● Information supplied:
[Start of Attachment]

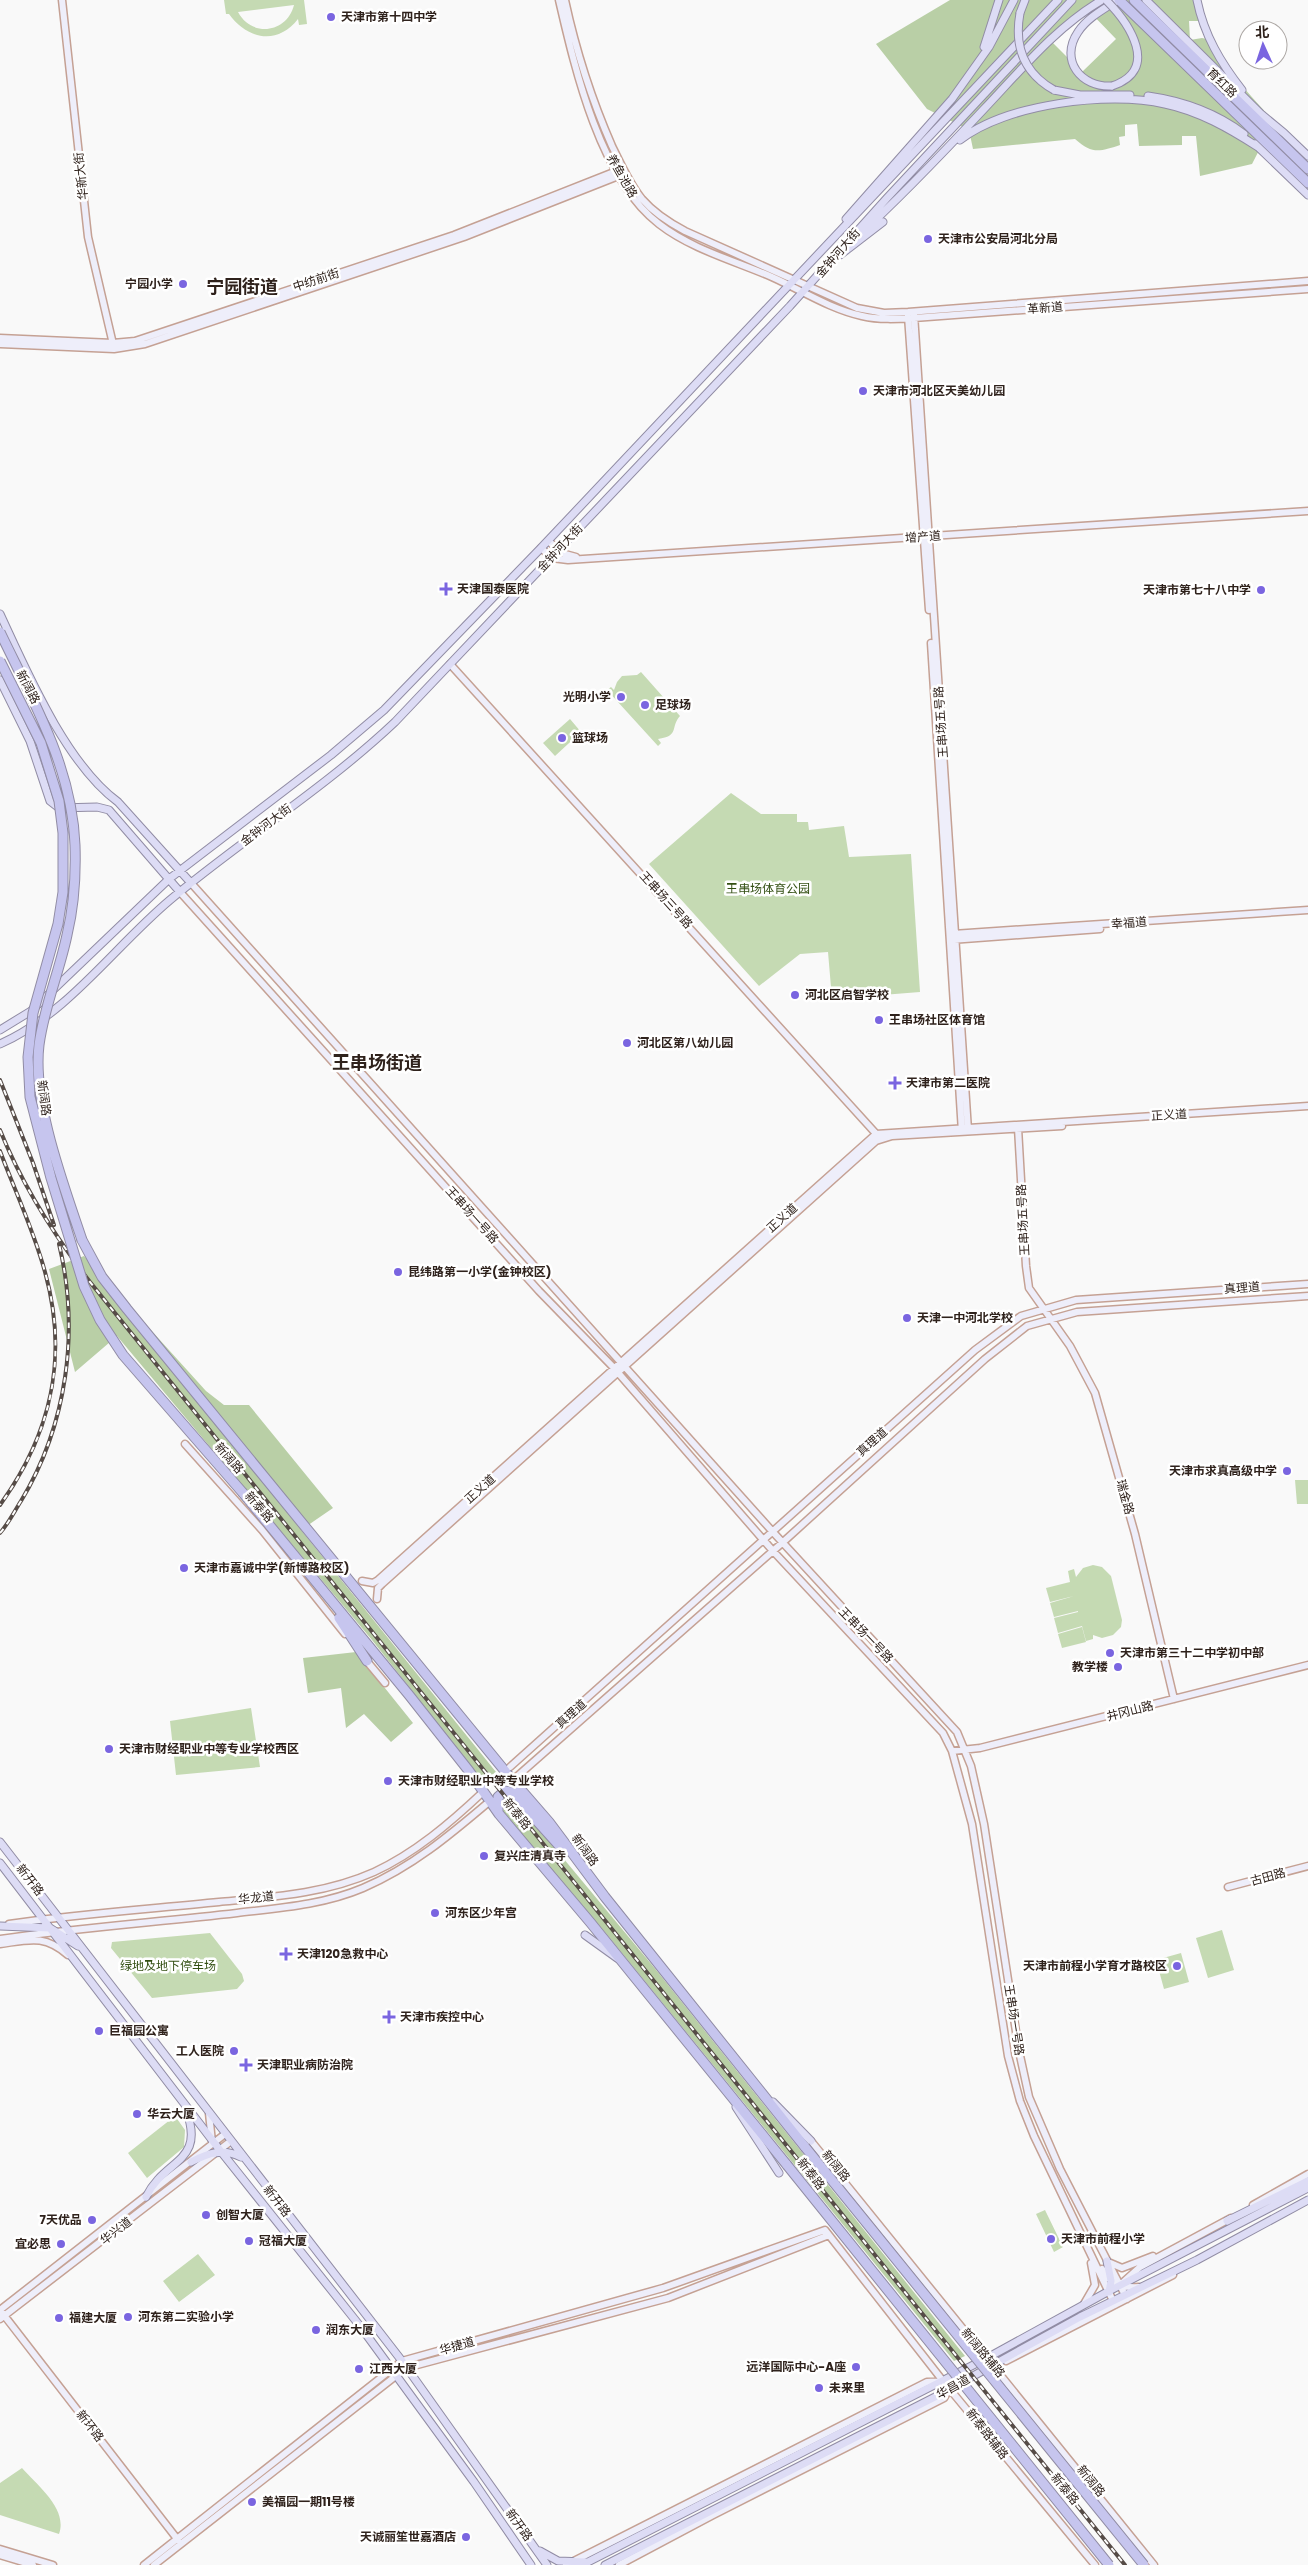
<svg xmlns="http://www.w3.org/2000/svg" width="1308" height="2565" font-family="Poppins,'Noto Sans SC',sans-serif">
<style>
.green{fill:#c5dab3;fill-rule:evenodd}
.forest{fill:#b9cfa6;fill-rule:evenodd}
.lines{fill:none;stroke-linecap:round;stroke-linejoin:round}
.secondary-casing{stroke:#c5a194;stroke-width:9}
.primary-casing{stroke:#918ca4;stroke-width:9}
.highway-casing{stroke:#918ca4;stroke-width:11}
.secondary{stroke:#eeeefa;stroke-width:6}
.primary{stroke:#dddcf5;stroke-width:7}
.highway{stroke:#c6c5ee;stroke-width:9}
.rail-casing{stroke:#564c47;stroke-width:4}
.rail{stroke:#fff;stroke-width:2;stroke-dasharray:5.5;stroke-linecap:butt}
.primary-bridge-casing{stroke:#918ca4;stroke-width:9;stroke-linecap:butt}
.highway-bridge-casing{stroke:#918ca4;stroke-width:11;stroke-linecap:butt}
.primary-bridge{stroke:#dddcf5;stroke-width:7}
.highway-bridge{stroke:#c6c5ee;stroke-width:9}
.poi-dot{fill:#7a65e0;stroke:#fff;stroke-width:2}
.labels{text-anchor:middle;stroke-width:5;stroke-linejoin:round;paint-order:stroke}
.poi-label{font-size:12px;font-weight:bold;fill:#2f221c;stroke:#fff;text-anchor:start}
.street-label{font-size:12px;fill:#2f221c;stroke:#fff}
.park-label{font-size:12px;fill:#334f13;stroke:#fff}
.district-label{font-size:18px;font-weight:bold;fill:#2f221c;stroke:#fff}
</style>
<rect width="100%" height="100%" fill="#f9f9f9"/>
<!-- green -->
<path class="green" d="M224 0H304L307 24 299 25 298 19C277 46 247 39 229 14H226ZM294 5C287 33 252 38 238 12Z
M641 672 680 716C670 727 680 736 658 739L661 743 658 746 607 690 611 687 614 690 617 682 622 676 637 675Z
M570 719 581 732 555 756 543 743Z
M731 793 761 814H797V822H808L809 830 844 826 849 857 911 854 920 992 832 999 828 952 800 954 759 986 649 864Z
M1295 1480H1308V1504H1297Z
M1093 1565 1102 1567 1111 1576 1122 1620 1121 1627 1113 1635 1102 1638 1093 1635V1639L1086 1641 1082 1626 1058 1633 1054 1618 1078 1612V1611L1054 1617 1050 1603 1074 1596 1050 1602 1046 1588 1070 1582 1068 1571 1074 1569 1076 1577 1083 1568Z
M1082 1627 1086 1642 1062 1648 1058 1634Z
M251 1708 260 1767 176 1775 170 1721Z
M1222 1930 1234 1970 1208 1978 1196 1938Z
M210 1933 242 1974 244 1981 237 1989 152 1998 111 1948 112 1942Z
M1181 1953 1189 1982 1164 1989 1156 1960Z
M175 2116 185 2130 184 2147 147 2178 128 2153Z
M1045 2210 1063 2247 1054 2252 1036 2214Z
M198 2254 215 2275 179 2302 163 2281Z
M22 2468C38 2486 68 2509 59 2534L0 2515V2483Z"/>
<!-- forest -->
<path class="forest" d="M950 0H1201L1203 16 1200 21H1189L1190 40 1202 38 1211 40C1228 71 1250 96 1274 121L1252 164 1200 176 1196 136H1182V145L1139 146 1137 124 1125 125V136L1119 137 1120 145C1099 152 1092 154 1075 139L973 149 969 130 927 109 876 44ZM1088 10 1116 39 1082 72 1053 43Z
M84 1256 206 1391 224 1405H249L333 1508 301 1530 496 1772 483 1781 372 1640 117 1336 75 1372 49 1269Z
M356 1652 413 1723 391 1742 364 1714 346 1728 341 1688 308 1693 303 1658Z
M506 1795 514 1799 657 1971 965 2356 954 2361 604 1931 501 1810 499 1801Z"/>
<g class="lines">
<defs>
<path id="secondary" d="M62 0 88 237 113 344
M559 0C575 69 600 179 659 224 691 249 735 261 772 277 801 290 830 309 862 316 879 320 897 319 914 318L1308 289
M565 0C576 51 591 98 612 146 621 164 629 183 642 199 654 213 668 222 685 231L857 308 884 313 908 312 1308 281
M914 314 968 1130
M908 316 929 610
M0 338 113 343 135 341 454 235 619 170
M0 344 114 349 145 344 464 237 621 175
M548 541 565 554 576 557
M541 548 552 558 568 560 1308 511
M931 643 962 1132
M450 664 879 1137
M191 883 772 1531 957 1732 971 1766 984 1824 1019 2051 1029 2097 1060 2169 1127 2299
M180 892 539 1291 614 1368 773 1551 943 1733 952 1751 972 1824 1008 2056 1020 2101 1034 2136 1115 2305
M953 934 1308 910
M951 940 1100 929
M1018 1128 1026 1266 1029 1288 1070 1346 1095 1393 1135 1534 1174 1699
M185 1444 262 1530 345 1634
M362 1581 373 1583 378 1580 876 1134 1308 1106
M377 1599 378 1588 382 1584 876 1141 892 1136 1062 1126
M365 1659 385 1683
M952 1751 980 1748 1308 1665
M510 1767 975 1350 1021 1316 1076 1300 1308 1284
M513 1780 782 1543 985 1359 1027 1326 1077 1312 1308 1296
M1228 1887 1308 1866
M9 1924C78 1914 149 1909 219 1902 272 1897 325 1894 374 1872 415 1853 450 1823 483 1792
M0 1939C79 1928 158 1922 237 1913 279 1908 323 1905 363 1888 412 1867 450 1835 490 1801
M0 1944C29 1940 44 1934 68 1955
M209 2113 212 2142
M811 2141 1154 2565
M1253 2205 1308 2174
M1108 2262 1122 2268 1153 2256
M1102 2269C1110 2284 1122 2288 1139 2287
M1120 2285 1140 2267 1231 2218
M1084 2304 1095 2285 1091 2263
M0 2310 178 2540
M0 2310 225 2134
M0 2319 231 2141
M1006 2361 1173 2275
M0 2549 53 2565
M0 2555 33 2565
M144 2565 402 2361 663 2288 825 2230 943 2381 1095 2565
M154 2565 406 2368 668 2298 829 2235
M566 2565 927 2382 943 2381
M619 2565 713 2515 944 2398 949 2389"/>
<path id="primary" d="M1146 0 1261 114 1284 133 1308 156
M1197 0C1204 35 1221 63 1242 90
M1020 13 1025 0
M984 47 999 0
M1112 86C1081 88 1059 60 1078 32 1087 18 1104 9 1118 0
M1054 90 1080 95H1130
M1148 96C1183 101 1215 112 1244 134
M960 140C1006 104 1108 91 1165 104 1199 111 1230 129 1258 147
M1255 144 1308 195
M846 219 952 99 989 47 1014 0
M855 239C900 198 942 154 984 109 1021 70 1056 27 1102 0
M840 255 883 222
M0 614C27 672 66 764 118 802L191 883
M0 680 30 741 50 801 59 808 97 807 109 810 180 892
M0 1030 31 1011 169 879 331 755 384 710 541 548 1058 0
M0 1044C68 1014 114 947 170 900 243 839 325 788 395 722L790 306 887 198 1072 0
M0 1842 402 2361 547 2565
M0 1863 219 2149 360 2326 474 2482 531 2565
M0 1926 50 1928 78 1946
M585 1935 617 1958
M773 2102 811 2141
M736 2107 779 2173
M191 2162C208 2153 223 2148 241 2157
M146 2197C165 2158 206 2163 186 2110
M1227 2221 1308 2181
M1107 2261 1111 2281 1109 2292
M540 2551 558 2561 586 2562
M582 2565 987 2358 1109 2291 1308 2188
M605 2565 937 2396 1080 2317 1197 2260 1308 2200"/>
<path id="highway" d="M1119 0 1308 183
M1134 0 1308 169
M82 1240 102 1277 127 1309 509 1776 549 1822 605 1897 805 2147
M243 1493 409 1695 469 1771 499 1814 590 1922 787 2165
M339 1618 367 1661
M498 1812V1797L505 1791 511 1792 565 1852"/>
</defs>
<!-- secondary casing -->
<use href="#secondary" class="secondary-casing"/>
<!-- primary casing -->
<use href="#primary" class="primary-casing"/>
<!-- highway casing -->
<use href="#highway" class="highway-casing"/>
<!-- secondary -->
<use href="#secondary" class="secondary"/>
<!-- primary -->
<use href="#primary" class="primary"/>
<!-- highway -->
<use href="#highway" class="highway"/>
<defs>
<path id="rail" d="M0 1080 33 1163 54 1225
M0 1130C22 1185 54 1235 90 1282L1125 2565
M0 1151C15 1191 34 1231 45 1272 69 1358 51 1434 0 1505
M0 1533C8 1524 14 1512 21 1501 67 1425 80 1331 59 1244"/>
</defs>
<!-- rail casing -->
<use href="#rail" class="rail-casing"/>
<!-- rail -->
<use href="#rail" class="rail"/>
<defs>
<path id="primary-bridge" d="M1106 0C1129 23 1161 70 1112 86
M1020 13C1014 46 1024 73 1054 90"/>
<path id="highway-bridge" d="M0 632C33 701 72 767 75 845 76 875 74 906 67 935 59 973 44 1007 39 1045 32 1102 64 1186 82 1240
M0 661 41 743 59 801 63 833V892L58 924 33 1013 28 1057 30 1097 51 1178 84 1286 100 1320 123 1355 243 1493
M805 2147 1144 2565
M787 2165 1109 2565"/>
</defs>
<!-- primary-bridge casing -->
<use href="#primary-bridge" class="primary-bridge-casing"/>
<!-- highway-bridge casing -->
<use href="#highway-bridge" class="highway-bridge-casing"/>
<!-- primary-bridge -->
<use href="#primary-bridge" class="primary-bridge"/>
<!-- highway-bridge -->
<use href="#highway-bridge" class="highway-bridge"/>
</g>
<!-- markers -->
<g class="poi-dot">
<circle cx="331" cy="17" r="5"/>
<circle cx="928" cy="239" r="5"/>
<circle cx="183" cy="284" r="5"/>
<circle cx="863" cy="391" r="5"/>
<path d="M443.5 581.5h5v5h5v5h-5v5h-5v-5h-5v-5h5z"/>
<circle cx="1261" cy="590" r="5"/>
<circle cx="621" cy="697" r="5"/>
<circle cx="645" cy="705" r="5"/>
<circle cx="562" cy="738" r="5"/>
<circle cx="795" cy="995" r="5"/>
<circle cx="879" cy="1020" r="5"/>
<circle cx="627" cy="1043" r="5"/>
<path d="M892.5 1075.5h5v5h5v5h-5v5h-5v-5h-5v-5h5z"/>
<circle cx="398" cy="1272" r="5"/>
<circle cx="907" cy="1318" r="5"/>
<circle cx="1287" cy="1471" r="5"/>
<circle cx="184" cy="1568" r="5"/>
<circle cx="1110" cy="1653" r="5"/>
<circle cx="1118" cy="1667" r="5"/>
<circle cx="109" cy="1749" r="5"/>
<circle cx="388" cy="1781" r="5"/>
<circle cx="484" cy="1856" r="5"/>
<circle cx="435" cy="1913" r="5"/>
<path d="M283.5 1946.5h5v5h5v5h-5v5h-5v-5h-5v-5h5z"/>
<circle cx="1177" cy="1966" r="5"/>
<path d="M386.5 2009.5h5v5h5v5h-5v5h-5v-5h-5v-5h5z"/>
<circle cx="99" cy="2031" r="5"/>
<circle cx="234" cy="2051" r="5"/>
<path d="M243.5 2057.5h5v5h5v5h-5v5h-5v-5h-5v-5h5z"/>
<circle cx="137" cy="2114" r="5"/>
<circle cx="206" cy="2215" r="5"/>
<circle cx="92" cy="2220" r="5"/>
<circle cx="1051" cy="2239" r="5"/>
<circle cx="249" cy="2241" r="5"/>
<circle cx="61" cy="2244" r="5"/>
<circle cx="128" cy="2317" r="5"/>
<circle cx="59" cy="2318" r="5"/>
<circle cx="316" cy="2330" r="5"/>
<circle cx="856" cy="2367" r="5"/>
<circle cx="359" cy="2369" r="5"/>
<circle cx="819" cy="2388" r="5"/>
<circle cx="252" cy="2502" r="5"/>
<circle cx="466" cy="2537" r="5"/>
</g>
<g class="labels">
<!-- poi labels -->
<g class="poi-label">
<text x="341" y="21">天津市第十四中学</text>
<text x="938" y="243">天津市公安局河北分局</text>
<text x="173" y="288" text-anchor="end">宁园小学</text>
<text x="873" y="395">天津市河北区天美幼儿园</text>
<text x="457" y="593">天津国泰医院</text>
<text x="1251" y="594" text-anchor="end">天津市第七十八中学</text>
<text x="611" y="701" text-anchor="end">光明小学</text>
<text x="655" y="709">足球场</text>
<text x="572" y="742">篮球场</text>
<text x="805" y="999">河北区启智学校</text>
<text x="889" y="1024">王串场社区体育馆</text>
<text x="637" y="1047">河北区第八幼儿园</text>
<text x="906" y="1087">天津市第二医院</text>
<text x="408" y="1276">昆纬路第一小学(金钟校区)</text>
<text x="917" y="1322">天津一中河北学校</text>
<text x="1277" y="1475" text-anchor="end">天津市求真高级中学</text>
<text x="194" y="1572">天津市嘉诚中学(新博路校区)</text>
<text x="1120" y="1657">天津市第三十二中学初中部</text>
<text x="1108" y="1671" text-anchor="end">教学楼</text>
<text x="119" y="1753">天津市财经职业中等专业学校西区</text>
<text x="398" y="1785">天津市财经职业中等专业学校</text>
<text x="494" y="1860">复兴庄清真寺</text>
<text x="445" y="1917">河东区少年宫</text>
<text x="297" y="1958">天津120急救中心</text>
<text x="1167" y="1970" text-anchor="end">天津市前程小学育才路校区</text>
<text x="400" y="2021">天津市疾控中心</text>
<text x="109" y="2035">巨福园公寓</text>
<text x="224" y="2055" text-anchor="end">工人医院</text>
<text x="257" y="2069">天津职业病防治院</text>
<text x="147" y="2118">华云大厦</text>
<text x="216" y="2219">创智大厦</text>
<text x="82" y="2224" text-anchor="end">7天优品</text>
<text x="1061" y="2243">天津市前程小学</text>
<text x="259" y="2245">冠福大厦</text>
<text x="51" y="2248" text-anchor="end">宜必思</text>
<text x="138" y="2321">河东第二实验小学</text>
<text x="69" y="2322">福建大厦</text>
<text x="326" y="2334">润东大厦</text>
<text x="846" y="2371" text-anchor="end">远洋国际中心-A座</text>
<text x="369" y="2373">江西大厦</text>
<text x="829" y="2392">未来里</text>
<text x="262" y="2506">美福园一期11号楼</text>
<text x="456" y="2541" text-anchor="end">天诚丽笙世嘉酒店</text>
</g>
<!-- street labels -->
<g class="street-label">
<text transform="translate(1222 83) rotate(44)" y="4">育红路</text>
<text transform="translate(81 176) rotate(-96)" y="4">华新大街</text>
<text transform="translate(622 176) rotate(60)" y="4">养鱼池路</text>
<text transform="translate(838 253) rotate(-49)" y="4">金钟河大街</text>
<text transform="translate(316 280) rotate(-18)" y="4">中纺前街</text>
<text transform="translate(1045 308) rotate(-4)" y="4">革新道</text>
<text transform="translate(923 537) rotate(-4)" y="4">增产道</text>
<text transform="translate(560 548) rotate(-47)" y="4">金钟河大街</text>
<text transform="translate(28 687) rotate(62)" y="4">新阔路</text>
<text transform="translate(941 722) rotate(-94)" y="4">王串场五号路</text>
<text transform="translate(266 825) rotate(-37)" y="4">金钟河大街</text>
<text transform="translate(666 900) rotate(48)" y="4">王串场三号路</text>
<text transform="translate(1129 923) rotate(-4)" y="4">幸福道</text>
<text transform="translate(44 1098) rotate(82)" y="4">新阔路</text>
<text transform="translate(1169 1115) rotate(-3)" y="4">正义道</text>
<text transform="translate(472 1215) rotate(48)" y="4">王串场一号路</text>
<text transform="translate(782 1218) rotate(-42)" y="4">正义道</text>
<text transform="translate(1023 1220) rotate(-93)" y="4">王串场五号路</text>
<text transform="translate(1242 1288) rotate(-4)" y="4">真理道</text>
<text transform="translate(872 1442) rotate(-42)" y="4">真理道</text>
<text transform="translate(229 1458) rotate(49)" y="4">新阔路</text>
<text transform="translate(480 1489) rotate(-42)" y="4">正义道</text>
<text transform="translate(1125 1497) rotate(75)" y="4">瑞金路</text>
<text transform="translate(259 1507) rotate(49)" y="4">新泰路</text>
<text transform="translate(866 1635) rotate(46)" y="4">王串场一号路</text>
<text transform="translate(1130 1711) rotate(-14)" y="4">井冈山路</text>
<text transform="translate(571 1714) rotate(-42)" y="4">真理道</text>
<text transform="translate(517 1814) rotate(51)" y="4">新泰路</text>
<text transform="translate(585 1850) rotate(54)" y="4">新阔路</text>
<text transform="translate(1268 1877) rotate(-15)" y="4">古田路</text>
<text transform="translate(30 1880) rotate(52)" y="4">新开路</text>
<text transform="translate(256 1898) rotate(-6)" y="4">华龙道</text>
<text transform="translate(1014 2020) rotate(81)" y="4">王串场一号路</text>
<text transform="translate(836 2166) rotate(51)" y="4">新阔路</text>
<text transform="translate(811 2174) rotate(52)" y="4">新泰路</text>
<text transform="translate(277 2201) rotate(52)" y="4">新开路</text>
<text transform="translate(116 2231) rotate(-38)" y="4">华兴道</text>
<text transform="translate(457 2346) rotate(-16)" y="4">华捷道</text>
<text transform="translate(983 2353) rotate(50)" y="4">新阔路辅路</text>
<text transform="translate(953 2387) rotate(-29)" y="4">华昌道</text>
<text transform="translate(90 2426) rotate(52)" y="4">新环路</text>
<text transform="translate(987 2434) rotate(52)" y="4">新泰路辅路</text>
<text transform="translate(1091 2481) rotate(51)" y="4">新阔路</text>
<text transform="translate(1065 2489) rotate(51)" y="4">新泰路</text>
<text transform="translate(519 2525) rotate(54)" y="4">新开路</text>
</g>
<!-- park labels -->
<g class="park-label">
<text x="768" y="893">王串场体育公园</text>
<text x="168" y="1970">绿地及地下停车场</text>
</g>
<!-- district labels -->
<g class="district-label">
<text x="242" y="293">宁园街道</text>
<text x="377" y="1069">王串场街道</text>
</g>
</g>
<!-- north arrow -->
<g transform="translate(1263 45) rotate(357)"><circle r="24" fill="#ffffff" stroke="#aca7a4"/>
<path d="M0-4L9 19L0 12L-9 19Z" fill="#7a65e0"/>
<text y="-8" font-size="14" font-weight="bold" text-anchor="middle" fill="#2f221c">北</text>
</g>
</svg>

[End of Attachment]

● Exercise: Each line of the listing that includes the word "linecap" should be copied out.

● Solution for this task:
.lines{fill:none;stroke-linecap:round;stroke-linejoin:round}
.rail{stroke:#fff;stroke-width:2;stroke-dasharray:5.5;stroke-linecap:butt}
.primary-bridge-casing{stroke:#918ca4;stroke-width:9;stroke-linecap:butt}
.highway-bridge-casing{stroke:#918ca4;stroke-width:11;stroke-linecap:butt}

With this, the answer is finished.